Mazhab Syafi'i mensyaratkan bahwa akad Musakah harus dikukuhkan dengan menentukan jangka waktu pelaksanaannya.Akad Musakah tidak sah bila tidak ada jangka waktu yang ditentukan. Namun dalam praktik Akad Musaqah yang dilakukan masyarakat Katomporang, pemilik tidak menetapkan batasan waktu dalam bekerja di kebun. Sedangkan di wilayah Desa Katomporang, pelaksanaan akad musaka tidak ada batasan waktu yang ditentukan, hal ini sesuai dengan adat istiadat setempat.
Kerja sama akad musaqah yang dilakukan oleh masyarakat Katomporang didasarkan pada kesepakatan kedua belah pihak yaitu pemilik dan penggarap. Akad bagi hasil Mazhab Syafi'i dengan amalan akad Musaqah bagi tukang kebun di masyarakat Katomporang adalah tepat karena menurut pendapat Mazhab Syafi'i jika tidak diketahui besarnya masing-masing bagian. maka akad musaqahnya batal.

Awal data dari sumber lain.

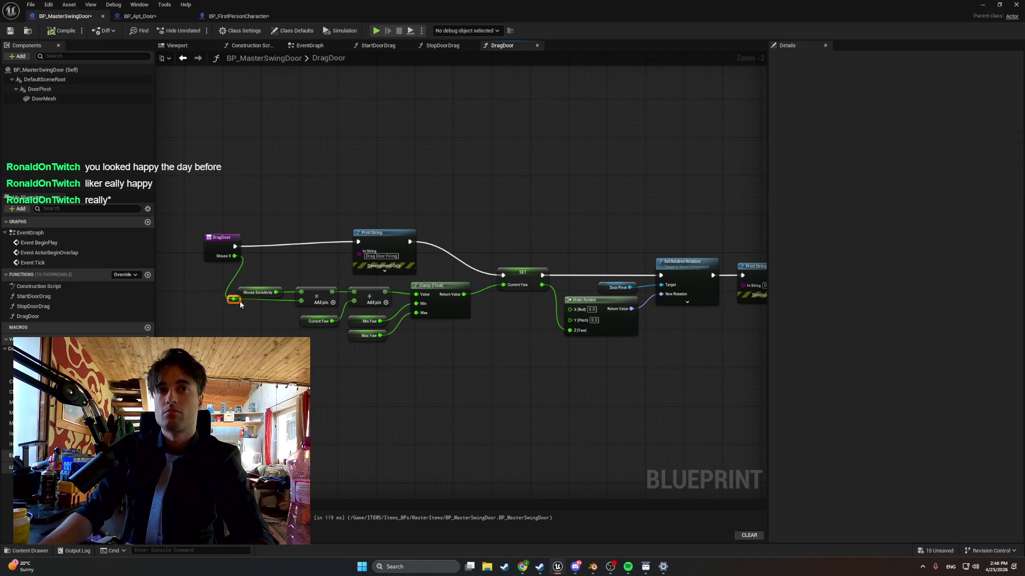
{"action": "left_click_drag", "start_coordinate": [343, 218], "coordinate": [278, 215]}
Shift the SET and Print String nodes up-left into a tidy row, then capture the graph
{"action": "mouse_move", "coordinate": [743, 368]}
{"action": "left_mouse_down"}
{"action": "mouse_move", "coordinate": [505, 233]}
{"action": "mouse_move", "coordinate": [443, 256]}
{"action": "left_mouse_up"}
{"action": "left_click", "coordinate": [447, 271]}
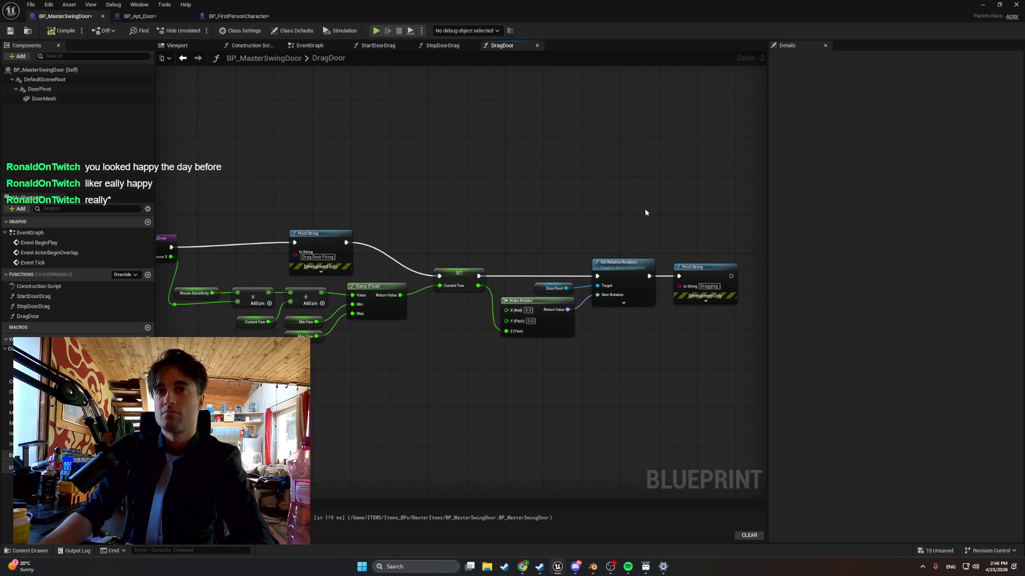
{"action": "mouse_move", "coordinate": [757, 379]}
{"action": "left_mouse_down"}
{"action": "mouse_move", "coordinate": [649, 251]}
{"action": "mouse_move", "coordinate": [428, 167]}
{"action": "left_mouse_up"}
{"action": "mouse_move", "coordinate": [451, 278]}
{"action": "left_mouse_down"}
{"action": "mouse_move", "coordinate": [437, 270]}
{"action": "mouse_move", "coordinate": [436, 244]}
{"action": "left_mouse_up"}
{"action": "left_click", "coordinate": [538, 346]}
{"action": "left_click_drag", "start_coordinate": [688, 233], "coordinate": [678, 233]}
{"action": "mouse_move", "coordinate": [434, 350]}
{"action": "left_mouse_down"}
{"action": "mouse_move", "coordinate": [500, 353]}
{"action": "mouse_move", "coordinate": [469, 355]}
{"action": "left_mouse_up"}
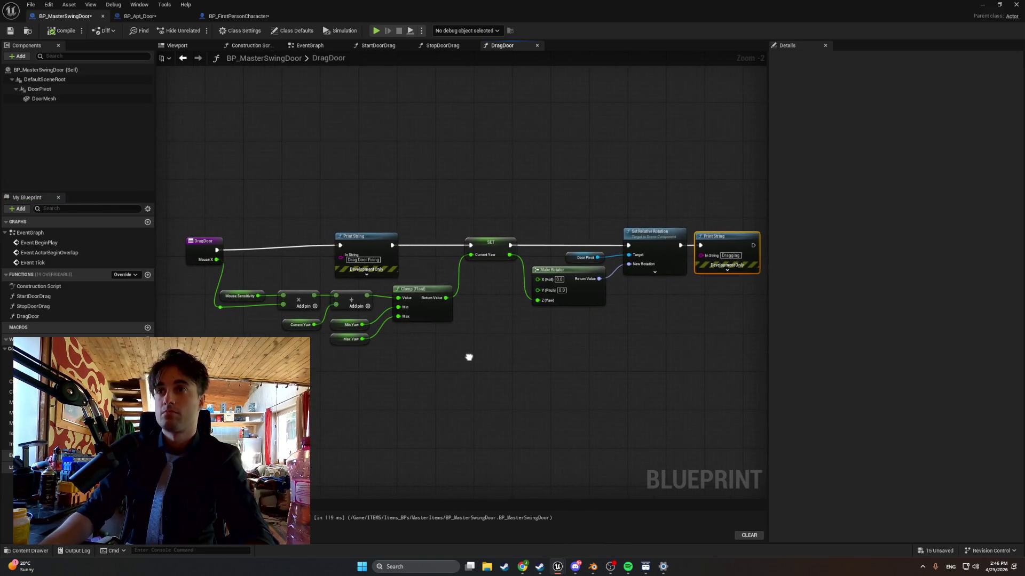
{"action": "key", "text": "super+shift+s"}
{"action": "mouse_move", "coordinate": [764, 331]}
{"action": "left_mouse_down"}
{"action": "mouse_move", "coordinate": [26, 3]}
{"action": "mouse_move", "coordinate": [3, 2]}
{"action": "left_mouse_up"}
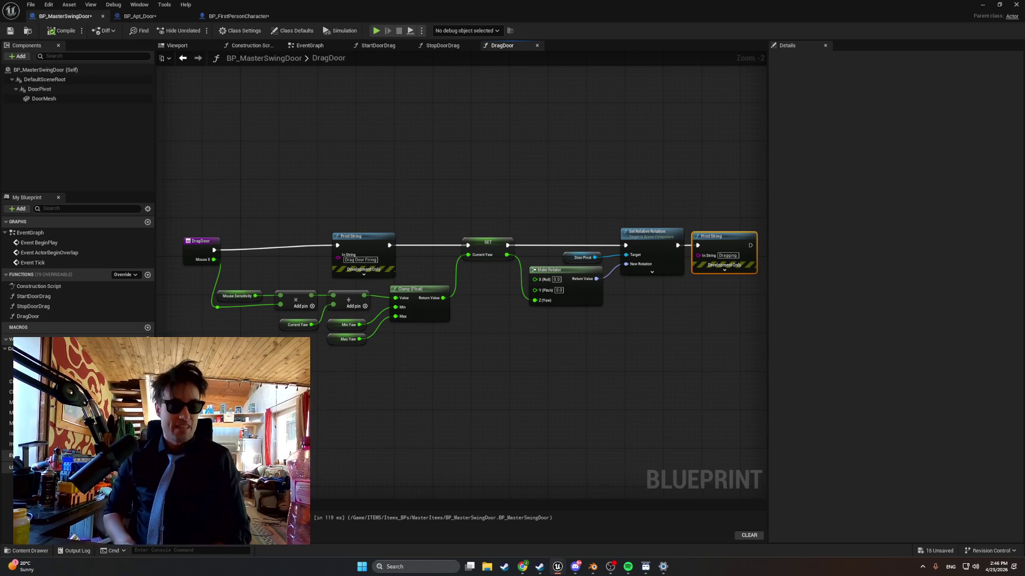
{"action": "left_click_drag", "start_coordinate": [200, 242], "coordinate": [200, 237]}
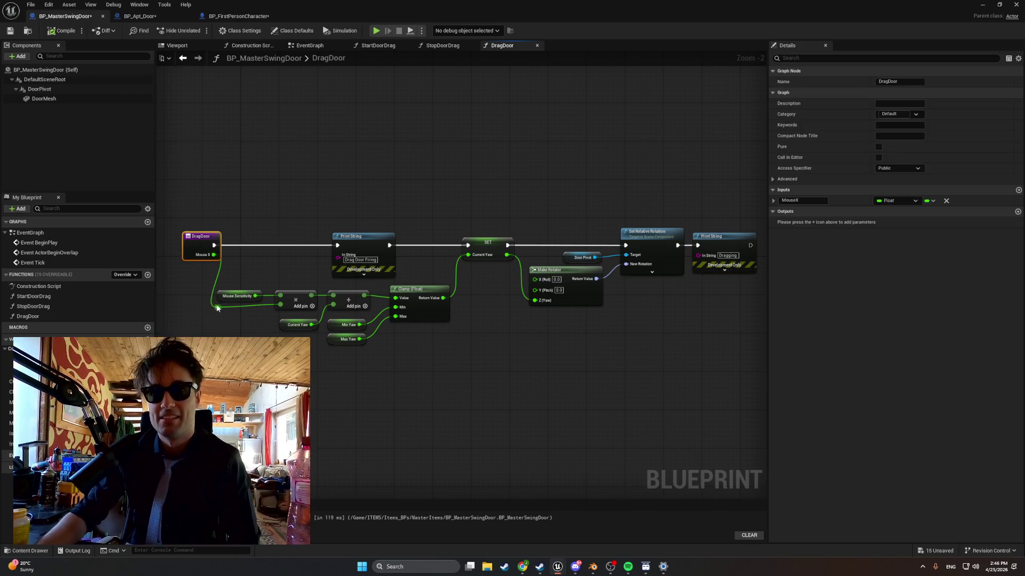
{"action": "left_click_drag", "start_coordinate": [229, 293], "coordinate": [233, 293]}
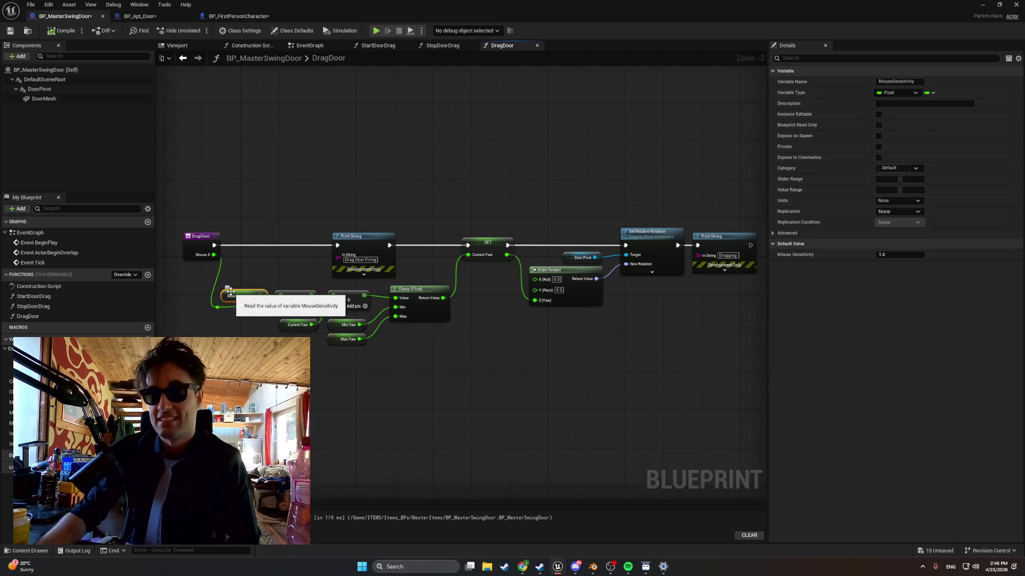
{"action": "left_click", "coordinate": [220, 311]}
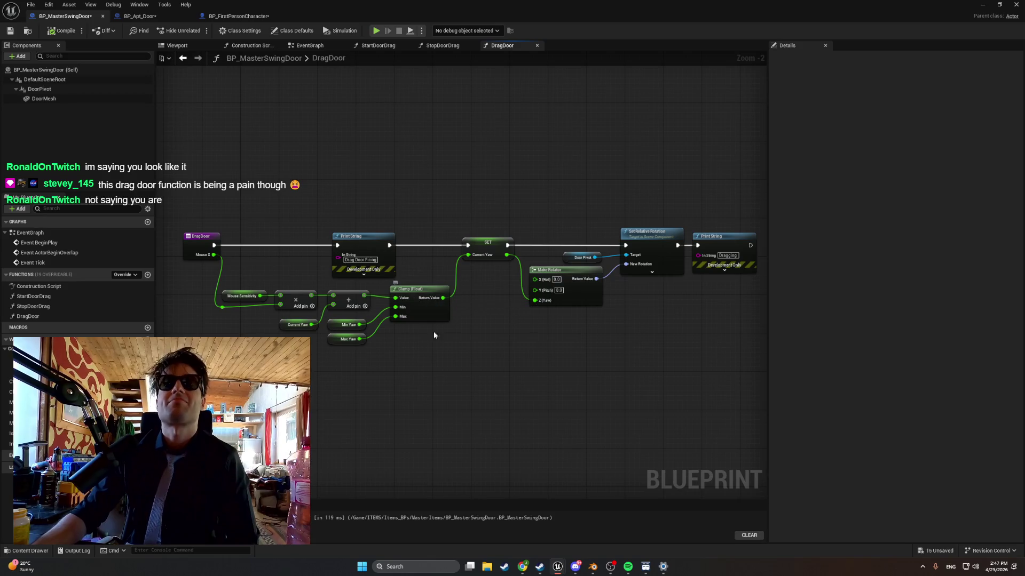
{"action": "right_click", "coordinate": [447, 337]}
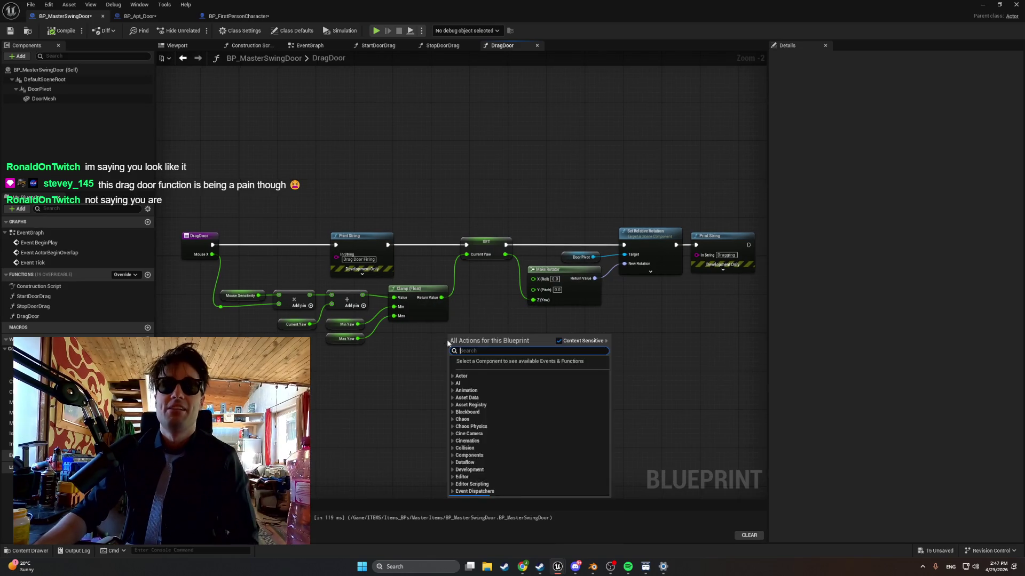
{"action": "left_click", "coordinate": [716, 432]}
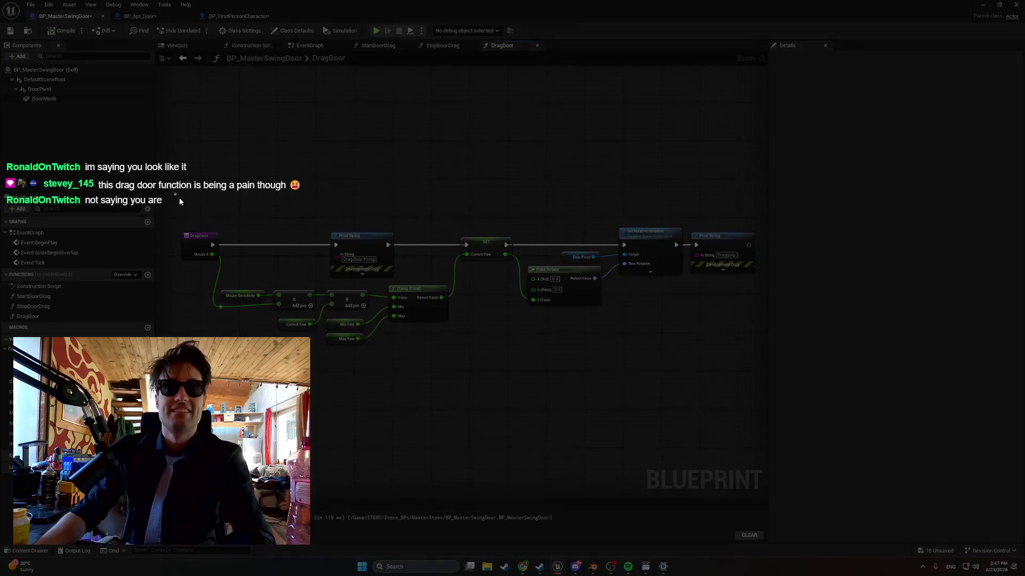
{"action": "mouse_move", "coordinate": [174, 192]}
{"action": "left_mouse_down"}
{"action": "mouse_move", "coordinate": [757, 353]}
{"action": "mouse_move", "coordinate": [764, 369]}
{"action": "left_mouse_up"}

Analisis penulis menunjukkan bahwa relevansi pendapat mazhab Syafi’i dengan pelaksanaan akad musaqah bagi tukang kebun di Desa Katomporang Kabupaten Pinrang terdapat kondisi yang tidak sesuai dengan pendapat mazhab Syafi’i yaitu bahwa pemilik perkebunan pada saat melakukan kerjasama akad musaqah tidak menentukan jangka waktu pengelolaan perkebunan.
Secara umum pendapat Mazhab Syafi’i terhadap praktik akad musaqah di Desa Katomporang relevan dan sesuai syariah. Hal ini disebabkan adanya pendapat mazhab Syafi’i yang mengamalkan akad musaqah disesuaikan dengan adat istiadat daerah masing-masing.